Informal answer. Even though you are equally likely to win as to lose this bet on any given round, a loss divides your wealth by 2, while a win only multiplies it by 1.5. This means it takes, on average, $$\log_{1.5}(2) = 1.70951129135...$$ wins to cancel out a loss. But the SLLN shows that wins and losses happen with equal frequency asymptotically.
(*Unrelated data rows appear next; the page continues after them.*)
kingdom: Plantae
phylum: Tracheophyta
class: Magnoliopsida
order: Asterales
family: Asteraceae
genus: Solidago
Thus, $$K_n \approx K_0 \left( \frac{1}{2} \right)^{n/2} \left( \frac{3}{2} \right)^{n/2} = \left( \frac{\sqrt{3}}{2} \right)^{n},$$

and the fluctuations in the exponent are only of order $\sqrt{n \log \log n}$ by LIL, which is not enough to cancel out the downward exponential decay in the limit as $n \rightarrow \infty$.

This also shows that any strategy of the form "On bet $n$, stake $p \%$ of your wealth for fixed $p \in (0, 1)$" must eventually give you a limiting wealth of $0$, because $(1 - p)^{1/2}(1 + p)^{1/2} = (1 - p^2)^{1/2} < 1$, so asymptotically your wealth decays exponentially to zero.